I have an akka-stream pipeline that fans out events (via BroadcastHub
) that are pushed into the stream via a SourceQueueWithComplete
.
Despite all downstream consumers having a .buffer()
inserted (of which I'd expect that it ensures that upstream buffers of hub and queue remain drained), I still observe backpressure kicking in after the system has been running for a while.
Here's a (simplified) snippet:
class NotificationHub[Event](
implicit materializer: Materializer,
ecForLogging: ExecutionContext
) {
// a SourceQueue to enque events and a BroadcastHub to allow multiple subscribers
private val (queue, broadCastSource) =
Source.queue[Event](
bufferSize = 64,
// we expect the buffer to never run full and if it does, we want
// to log that asap, so we use OverflowStrategy.backpressure
OverflowStrategy.backpressure
).toMat(BroadcastHub.sink)(Keep.both).run()
// This keeps the BroadCastHub drained while there are no subscribers
// (see https://doc.akka.io/docs/akka/current/stream/stream-dynamic.html ):
broadCastSource.to(Sink.ignore).run()
def notificationSource(p: Event => Boolean): Source[Unit, NotUsed] = {
broadCastSource
.collect { case event if p(event) => () }
// this buffer is intended to keep the upstream buffers of
// queue and hub drained:
.buffer(
// if a downstream consumer ever becomes too slow to consume,
// only the latest two notifications are relevant
size = 2,
// doesn't really matter whether we drop head or tail
// as all elements are the same (), it's just important not
// to backpressure in case of overflow:
OverflowStrategy.dropHead
)
}
def propagateEvent(
event: Event
): Unit = {
queue.offer(event).onComplete {
case Failure(e) =>
// unexpected backpressure occurred!
println(e.getMessage)
e.printStackTrace()
case _ =>
()
}
}
}
Since the doc for buffer()
says that for DropHead
it never backpressures, I would have expected that the upstream buffers remain drained. Yet still I end up with calls to queue.offer()
failing because of backpressure.
Reasons that I could think of:
- Evaluation of predicate
p
in.collect
causes a lot of load and hence backpressure.
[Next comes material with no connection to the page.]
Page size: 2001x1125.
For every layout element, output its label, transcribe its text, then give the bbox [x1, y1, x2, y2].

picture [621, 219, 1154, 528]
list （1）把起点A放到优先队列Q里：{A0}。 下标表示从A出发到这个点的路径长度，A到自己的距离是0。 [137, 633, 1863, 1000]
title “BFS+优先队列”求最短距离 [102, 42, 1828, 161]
This seems very unlikely because those are very simple non-blocking ops. - Overall system is totally overloaded. Also rather unlikely.
I have a felling I am missing something? Do I maybe need to add an async boundary via .async
before or after buffer()
to fully decouple the "hub" from possible heavy load that may occur somewhere further downstream?